Vain Fortune eBook

This eBook from the Gutenberg Project consists of approximately 219 pages of information about Vain Fortune.

Vain Fortune eBook

This eBook from the Gutenberg Project consists of approximately 219 pages of information about Vain Fortune.

’Oh, she!  Well, you can marry her if you like.  That would not be a bad notion.  But if you do, you’ll forget all about me and Lady Hayward.’

‘No; I shall never forget you, Rose.’  He stretched his hand to her; but, irrespective of his will, the gesture seemed full of farewell.

‘I’m so much obliged to you,’ he said; ’had it not been for you, I might never have opened that letter.’

’Even if you hadn’t, it wouldn’t have mattered; you would have heard of your good fortune some other way.  But it is getting very late.  I must say good-night.  I hope you will have a pleasant time in the country, and will finish your play.  Good-night.’

Returning from the door, he stopped to think.  ’We have been very good friends—­that is all.  How strangely determined she is!...  More so than I am.  She is bound to succeed.  There is in her just that note of individual passion....  Perhaps some one will find her out before I have finished,—­that would be a pity.  I wonder which of us will succeed first?’

Then the madness of good fortune came upon him suddenly; he could think no more of Rose, and had to go for a long walk in the streets.

VII

‘Dearest Emily, you must prepare yourself for the worst.’

‘Is he dead?’

’Yes; he passed away quite quietly.  To look at him one would say he was asleep; he does not appear to have suffered at all.’

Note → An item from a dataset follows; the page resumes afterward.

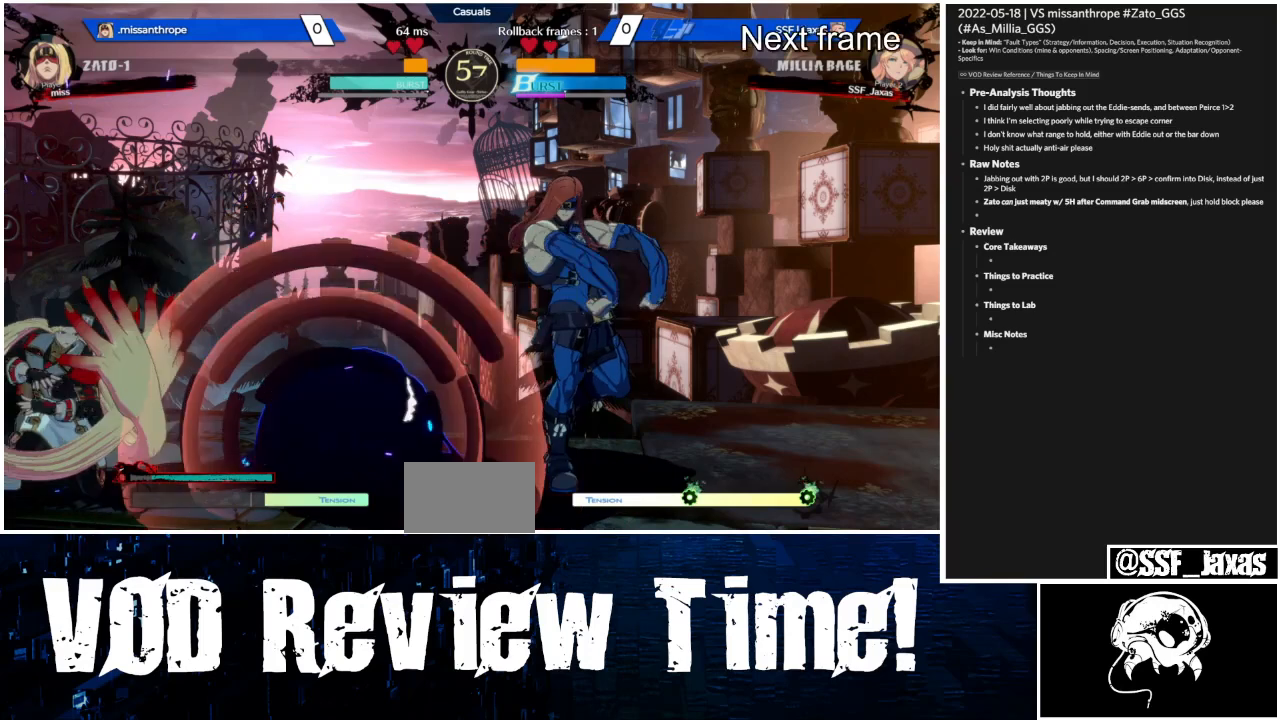
{"buttons": ["DPAD_DOWN", "DPAD_LEFT"], "events": []}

’Oh, Julia, Julia, do you think he forgave me?  I could not do what he asked me....  I loved him very dearly as a father, but I could not have married him.’

’No, dear, you could not.  Such a marriage would have been most unnatural; he was more than forty years older than you.’

’I do not think he ever thought of such a thing until about a month or six weeks ago.  You remember how I ran to you?  I was as white as a ghost, and I trembled like a leaf.  I could hardly speak....  You remember?’

’Yes, I remember; and some hours after, when I came into this room, he was standing there, just there, on the hearth-rug; there was a fearful look of pain and despair on his face—­he looked as if he was going mad.  I never saw such a look before, and I never wish to see such a look again.  And the effort he made to appear unconcerned when he saw me was perhaps the worst part of it.  I pretended to see nothing, and walked away towards the window and looked out.  But all the while I could feel that some terrible drama was passing behind me.  At last I had to look round.  He was sitting in that chair, his elbows on his knees, clasping his head with both hands, the old, gnarled fingers twined in the iron-grey hair.  Then, unable to contain himself any longer, he rushed out of the room, out of the house, and across the park.’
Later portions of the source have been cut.